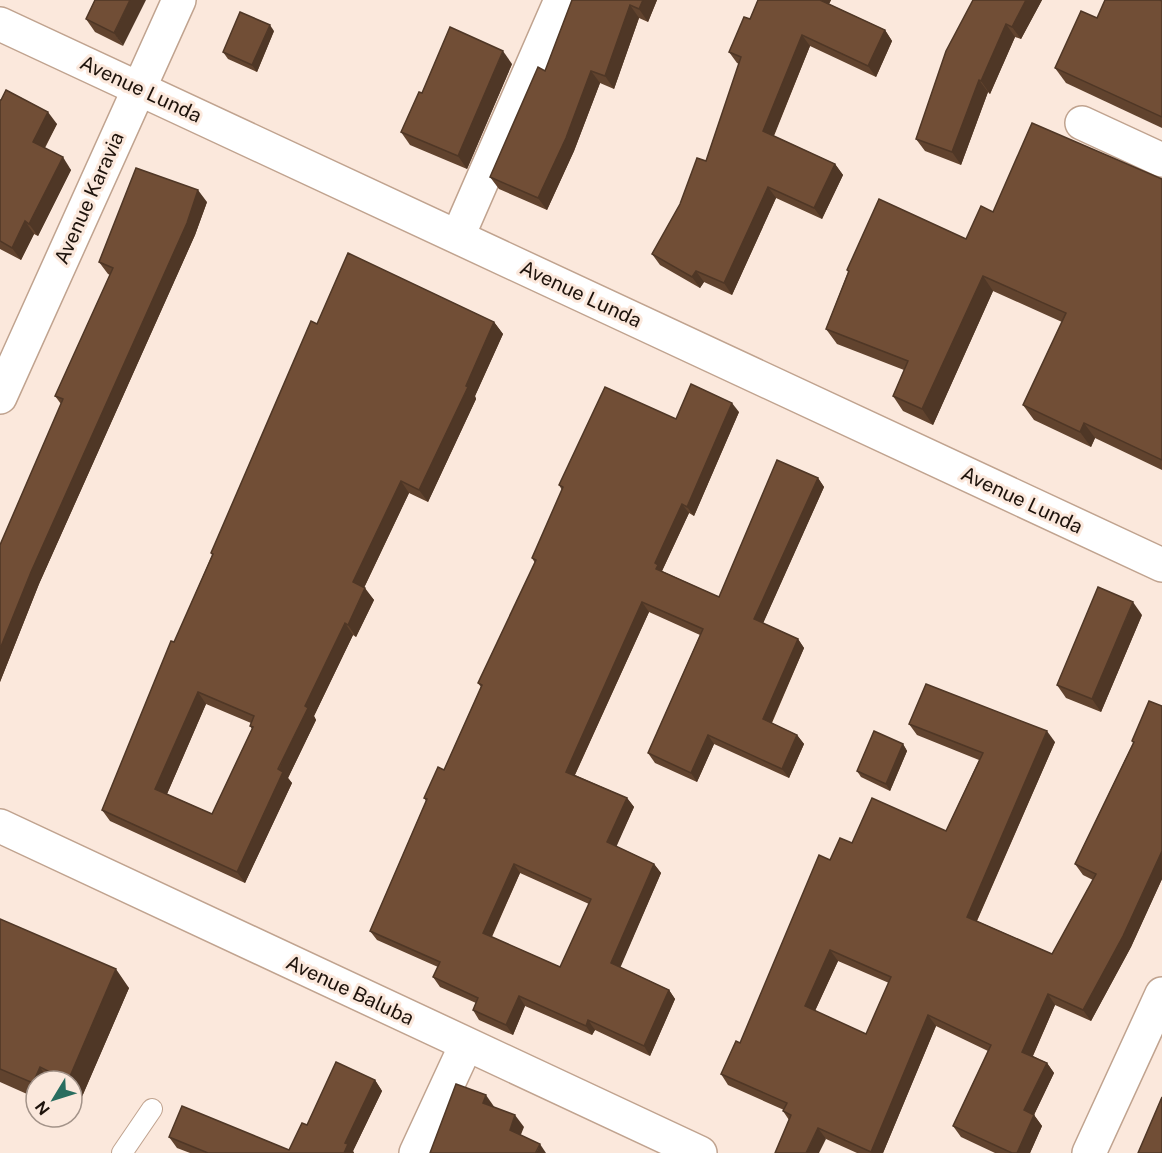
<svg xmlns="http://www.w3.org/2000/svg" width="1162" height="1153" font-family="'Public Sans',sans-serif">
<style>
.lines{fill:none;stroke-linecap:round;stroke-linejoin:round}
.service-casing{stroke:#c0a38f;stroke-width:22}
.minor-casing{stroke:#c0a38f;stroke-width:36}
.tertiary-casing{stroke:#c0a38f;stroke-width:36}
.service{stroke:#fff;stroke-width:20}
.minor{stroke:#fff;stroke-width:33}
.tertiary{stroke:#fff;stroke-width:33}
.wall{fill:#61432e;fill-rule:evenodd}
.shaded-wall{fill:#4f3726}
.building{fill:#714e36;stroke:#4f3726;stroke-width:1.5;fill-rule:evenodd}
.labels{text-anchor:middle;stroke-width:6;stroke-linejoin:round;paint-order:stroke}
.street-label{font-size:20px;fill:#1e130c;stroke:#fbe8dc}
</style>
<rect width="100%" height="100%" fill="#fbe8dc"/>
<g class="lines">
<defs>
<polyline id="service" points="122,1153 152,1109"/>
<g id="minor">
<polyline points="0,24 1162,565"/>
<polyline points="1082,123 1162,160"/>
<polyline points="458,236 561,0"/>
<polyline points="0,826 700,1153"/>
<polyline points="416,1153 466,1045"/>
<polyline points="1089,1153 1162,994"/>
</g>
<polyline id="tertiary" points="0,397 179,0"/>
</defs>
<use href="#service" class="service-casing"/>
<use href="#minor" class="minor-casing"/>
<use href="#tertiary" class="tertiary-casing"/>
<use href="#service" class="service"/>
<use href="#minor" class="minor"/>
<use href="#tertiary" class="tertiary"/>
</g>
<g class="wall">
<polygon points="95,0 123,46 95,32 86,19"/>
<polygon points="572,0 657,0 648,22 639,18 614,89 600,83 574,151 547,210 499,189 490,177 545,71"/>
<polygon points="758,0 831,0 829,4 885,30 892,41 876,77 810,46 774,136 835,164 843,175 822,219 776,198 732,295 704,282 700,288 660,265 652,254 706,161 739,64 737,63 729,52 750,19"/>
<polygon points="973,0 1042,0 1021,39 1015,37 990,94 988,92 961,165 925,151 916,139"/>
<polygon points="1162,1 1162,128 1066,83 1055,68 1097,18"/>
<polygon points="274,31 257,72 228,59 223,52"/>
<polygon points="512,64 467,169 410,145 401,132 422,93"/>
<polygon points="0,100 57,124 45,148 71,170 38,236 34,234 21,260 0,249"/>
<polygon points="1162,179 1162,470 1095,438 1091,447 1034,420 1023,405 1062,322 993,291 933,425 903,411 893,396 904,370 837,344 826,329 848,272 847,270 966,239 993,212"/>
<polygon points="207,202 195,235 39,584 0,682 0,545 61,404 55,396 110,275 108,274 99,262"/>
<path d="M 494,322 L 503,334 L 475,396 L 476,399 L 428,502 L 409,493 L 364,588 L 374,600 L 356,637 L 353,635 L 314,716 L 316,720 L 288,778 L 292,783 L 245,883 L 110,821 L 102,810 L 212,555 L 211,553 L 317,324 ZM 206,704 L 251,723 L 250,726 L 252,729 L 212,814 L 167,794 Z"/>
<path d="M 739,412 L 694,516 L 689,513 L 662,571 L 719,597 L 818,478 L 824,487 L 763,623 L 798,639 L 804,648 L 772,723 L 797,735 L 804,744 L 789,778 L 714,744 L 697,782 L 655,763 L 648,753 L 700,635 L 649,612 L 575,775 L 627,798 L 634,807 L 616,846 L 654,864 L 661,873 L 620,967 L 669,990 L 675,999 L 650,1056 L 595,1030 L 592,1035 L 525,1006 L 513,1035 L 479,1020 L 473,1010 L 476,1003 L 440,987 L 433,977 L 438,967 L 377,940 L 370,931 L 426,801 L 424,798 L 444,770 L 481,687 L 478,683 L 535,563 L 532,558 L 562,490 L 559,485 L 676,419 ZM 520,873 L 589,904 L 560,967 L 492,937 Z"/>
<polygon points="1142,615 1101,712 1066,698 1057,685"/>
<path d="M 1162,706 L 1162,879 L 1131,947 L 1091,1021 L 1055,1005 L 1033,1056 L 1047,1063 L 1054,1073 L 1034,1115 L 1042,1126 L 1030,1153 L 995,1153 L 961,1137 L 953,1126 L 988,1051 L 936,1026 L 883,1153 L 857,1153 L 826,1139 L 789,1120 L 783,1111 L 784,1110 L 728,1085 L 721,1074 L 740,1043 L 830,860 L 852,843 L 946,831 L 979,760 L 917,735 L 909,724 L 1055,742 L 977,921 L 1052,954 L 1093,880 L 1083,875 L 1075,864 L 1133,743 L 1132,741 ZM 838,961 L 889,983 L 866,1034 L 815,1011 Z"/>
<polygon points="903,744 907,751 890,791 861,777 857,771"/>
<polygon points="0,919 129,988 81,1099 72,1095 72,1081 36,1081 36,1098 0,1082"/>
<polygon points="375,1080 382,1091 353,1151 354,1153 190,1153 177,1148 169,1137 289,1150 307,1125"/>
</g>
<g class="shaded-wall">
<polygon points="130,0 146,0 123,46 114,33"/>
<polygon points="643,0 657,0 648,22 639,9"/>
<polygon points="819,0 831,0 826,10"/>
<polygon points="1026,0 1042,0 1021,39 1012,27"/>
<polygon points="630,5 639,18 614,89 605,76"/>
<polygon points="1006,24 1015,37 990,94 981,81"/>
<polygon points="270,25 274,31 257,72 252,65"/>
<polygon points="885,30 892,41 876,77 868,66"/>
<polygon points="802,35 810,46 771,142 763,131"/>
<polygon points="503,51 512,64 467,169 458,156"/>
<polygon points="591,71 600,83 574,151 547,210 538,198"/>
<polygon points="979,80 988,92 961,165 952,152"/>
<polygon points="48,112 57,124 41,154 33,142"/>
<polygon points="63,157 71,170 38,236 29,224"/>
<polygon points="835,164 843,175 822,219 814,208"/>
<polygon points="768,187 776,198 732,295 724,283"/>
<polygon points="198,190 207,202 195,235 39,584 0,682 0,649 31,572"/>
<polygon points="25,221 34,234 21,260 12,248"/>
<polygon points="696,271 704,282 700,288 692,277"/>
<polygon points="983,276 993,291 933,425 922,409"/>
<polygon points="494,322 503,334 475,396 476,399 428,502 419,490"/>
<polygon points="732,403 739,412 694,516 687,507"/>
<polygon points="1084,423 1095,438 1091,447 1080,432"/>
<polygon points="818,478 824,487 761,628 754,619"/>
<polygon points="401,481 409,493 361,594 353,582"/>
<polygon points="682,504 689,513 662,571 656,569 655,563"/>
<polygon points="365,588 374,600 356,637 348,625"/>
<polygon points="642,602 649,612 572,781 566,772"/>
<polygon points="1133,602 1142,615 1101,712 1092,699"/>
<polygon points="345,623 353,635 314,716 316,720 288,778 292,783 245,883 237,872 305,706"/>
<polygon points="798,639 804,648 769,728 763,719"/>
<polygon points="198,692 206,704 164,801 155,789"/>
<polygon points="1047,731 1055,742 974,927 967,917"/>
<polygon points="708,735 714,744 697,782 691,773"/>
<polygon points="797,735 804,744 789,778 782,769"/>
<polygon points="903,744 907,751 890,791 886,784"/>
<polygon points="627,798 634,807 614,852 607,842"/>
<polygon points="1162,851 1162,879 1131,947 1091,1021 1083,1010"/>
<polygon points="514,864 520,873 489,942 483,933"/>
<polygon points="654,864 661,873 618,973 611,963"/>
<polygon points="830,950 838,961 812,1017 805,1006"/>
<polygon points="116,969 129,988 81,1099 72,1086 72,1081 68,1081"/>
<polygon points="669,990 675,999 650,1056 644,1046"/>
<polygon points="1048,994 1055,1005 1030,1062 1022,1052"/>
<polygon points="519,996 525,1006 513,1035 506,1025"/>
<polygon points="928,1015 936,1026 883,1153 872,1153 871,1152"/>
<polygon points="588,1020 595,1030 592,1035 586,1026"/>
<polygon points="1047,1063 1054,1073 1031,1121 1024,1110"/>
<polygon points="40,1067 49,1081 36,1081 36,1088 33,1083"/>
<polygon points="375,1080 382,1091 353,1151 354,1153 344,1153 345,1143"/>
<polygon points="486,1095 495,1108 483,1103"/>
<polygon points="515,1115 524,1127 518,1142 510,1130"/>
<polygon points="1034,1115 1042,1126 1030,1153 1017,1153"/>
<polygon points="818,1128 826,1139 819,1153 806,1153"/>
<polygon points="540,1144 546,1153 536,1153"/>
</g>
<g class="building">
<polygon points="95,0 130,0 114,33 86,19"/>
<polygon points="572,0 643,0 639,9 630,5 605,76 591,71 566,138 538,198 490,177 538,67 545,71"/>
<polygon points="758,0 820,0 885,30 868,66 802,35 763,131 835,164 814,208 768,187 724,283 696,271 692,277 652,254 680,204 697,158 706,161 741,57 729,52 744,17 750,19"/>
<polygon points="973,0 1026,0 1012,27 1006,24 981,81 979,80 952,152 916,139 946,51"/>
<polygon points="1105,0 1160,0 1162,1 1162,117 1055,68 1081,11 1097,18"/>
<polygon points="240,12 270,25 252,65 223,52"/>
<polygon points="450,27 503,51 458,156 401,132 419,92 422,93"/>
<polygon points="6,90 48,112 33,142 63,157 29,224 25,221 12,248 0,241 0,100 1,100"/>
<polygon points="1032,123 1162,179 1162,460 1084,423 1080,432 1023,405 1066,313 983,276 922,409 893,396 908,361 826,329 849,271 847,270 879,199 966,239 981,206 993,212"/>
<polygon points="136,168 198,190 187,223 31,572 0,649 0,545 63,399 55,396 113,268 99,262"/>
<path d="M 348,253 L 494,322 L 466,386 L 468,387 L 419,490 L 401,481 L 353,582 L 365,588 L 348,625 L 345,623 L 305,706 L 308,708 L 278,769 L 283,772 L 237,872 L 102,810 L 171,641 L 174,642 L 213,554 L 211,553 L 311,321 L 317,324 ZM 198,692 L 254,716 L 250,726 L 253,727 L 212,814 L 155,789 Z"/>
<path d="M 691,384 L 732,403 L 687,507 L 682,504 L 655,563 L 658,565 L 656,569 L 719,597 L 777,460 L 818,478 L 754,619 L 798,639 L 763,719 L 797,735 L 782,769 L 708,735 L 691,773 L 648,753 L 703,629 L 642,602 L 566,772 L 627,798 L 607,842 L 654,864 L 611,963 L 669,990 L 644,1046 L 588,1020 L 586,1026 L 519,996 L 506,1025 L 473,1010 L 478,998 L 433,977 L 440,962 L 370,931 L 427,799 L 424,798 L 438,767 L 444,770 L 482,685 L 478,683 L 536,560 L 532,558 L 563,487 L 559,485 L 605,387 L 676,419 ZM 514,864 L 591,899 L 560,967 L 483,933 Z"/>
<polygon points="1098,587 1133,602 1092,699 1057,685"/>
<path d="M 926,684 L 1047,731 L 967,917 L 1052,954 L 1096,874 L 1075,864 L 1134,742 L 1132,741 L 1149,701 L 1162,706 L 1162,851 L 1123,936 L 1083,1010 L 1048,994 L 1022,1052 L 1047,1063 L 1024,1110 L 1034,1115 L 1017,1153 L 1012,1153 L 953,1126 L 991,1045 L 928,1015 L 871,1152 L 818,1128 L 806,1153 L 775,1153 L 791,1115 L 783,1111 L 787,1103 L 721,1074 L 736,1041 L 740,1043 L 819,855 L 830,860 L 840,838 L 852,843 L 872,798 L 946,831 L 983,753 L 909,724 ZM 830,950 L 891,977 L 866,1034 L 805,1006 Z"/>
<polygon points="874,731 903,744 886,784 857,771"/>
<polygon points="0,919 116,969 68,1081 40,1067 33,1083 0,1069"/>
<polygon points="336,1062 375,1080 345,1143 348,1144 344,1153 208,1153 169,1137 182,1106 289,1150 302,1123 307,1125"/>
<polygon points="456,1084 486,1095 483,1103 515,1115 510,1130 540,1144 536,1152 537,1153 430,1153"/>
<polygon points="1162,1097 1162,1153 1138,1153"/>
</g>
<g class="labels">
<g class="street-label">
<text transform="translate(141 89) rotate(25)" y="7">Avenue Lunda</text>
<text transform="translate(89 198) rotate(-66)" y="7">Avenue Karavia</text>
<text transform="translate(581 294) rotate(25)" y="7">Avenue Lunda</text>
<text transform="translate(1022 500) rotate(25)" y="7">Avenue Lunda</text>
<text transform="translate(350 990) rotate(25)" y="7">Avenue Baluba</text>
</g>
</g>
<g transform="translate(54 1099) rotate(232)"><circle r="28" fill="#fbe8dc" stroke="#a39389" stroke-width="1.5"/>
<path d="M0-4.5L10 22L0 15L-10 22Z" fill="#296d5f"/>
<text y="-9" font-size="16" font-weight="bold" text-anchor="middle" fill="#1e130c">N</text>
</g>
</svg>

● **TASK REQUIREMENTS**
Transcribe each line of the data above, unaltered, from the one where "48,112 33,142 63,157" appears to the one where "486,1095 483,1103 515,1115" appears, inclusive of both.

● **EXPECTED ANSWER**
<polygon points="6,90 48,112 33,142 63,157 29,224 25,221 12,248 0,241 0,100 1,100"/>
<polygon points="1032,123 1162,179 1162,460 1084,423 1080,432 1023,405 1066,313 983,276 922,409 893,396 908,361 826,329 849,271 847,270 879,199 966,239 981,206 993,212"/>
<polygon points="136,168 198,190 187,223 31,572 0,649 0,545 63,399 55,396 113,268 99,262"/>
<path d="M 348,253 L 494,322 L 466,386 L 468,387 L 419,490 L 401,481 L 353,582 L 365,588 L 348,625 L 345,623 L 305,706 L 308,708 L 278,769 L 283,772 L 237,872 L 102,810 L 171,641 L 174,642 L 213,554 L 211,553 L 311,321 L 317,324 ZM 198,692 L 254,716 L 250,726 L 253,727 L 212,814 L 155,789 Z"/>
<path d="M 691,384 L 732,403 L 687,507 L 682,504 L 655,563 L 658,565 L 656,569 L 719,597 L 777,460 L 818,478 L 754,619 L 798,639 L 763,719 L 797,735 L 782,769 L 708,735 L 691,773 L 648,753 L 703,629 L 642,602 L 566,772 L 627,798 L 607,842 L 654,864 L 611,963 L 669,990 L 644,1046 L 588,1020 L 586,1026 L 519,996 L 506,1025 L 473,1010 L 478,998 L 433,977 L 440,962 L 370,931 L 427,799 L 424,798 L 438,767 L 444,770 L 482,685 L 478,683 L 536,560 L 532,558 L 563,487 L 559,485 L 605,387 L 676,419 ZM 514,864 L 591,899 L 560,967 L 483,933 Z"/>
<polygon points="1098,587 1133,602 1092,699 1057,685"/>
<path d="M 926,684 L 1047,731 L 967,917 L 1052,954 L 1096,874 L 1075,864 L 1134,742 L 1132,741 L 1149,701 L 1162,706 L 1162,851 L 1123,936 L 1083,1010 L 1048,994 L 1022,1052 L 1047,1063 L 1024,1110 L 1034,1115 L 1017,1153 L 1012,1153 L 953,1126 L 991,1045 L 928,1015 L 871,1152 L 818,1128 L 806,1153 L 775,1153 L 791,1115 L 783,1111 L 787,1103 L 721,1074 L 736,1041 L 740,1043 L 819,855 L 830,860 L 840,838 L 852,843 L 872,798 L 946,831 L 983,753 L 909,724 ZM 830,950 L 891,977 L 866,1034 L 805,1006 Z"/>
<polygon points="874,731 903,744 886,784 857,771"/>
<polygon points="0,919 116,969 68,1081 40,1067 33,1083 0,1069"/>
<polygon points="336,1062 375,1080 345,1143 348,1144 344,1153 208,1153 169,1137 182,1106 289,1150 302,1123 307,1125"/>
<polygon points="456,1084 486,1095 483,1103 515,1115 510,1130 540,1144 536,1152 537,1153 430,1153"/>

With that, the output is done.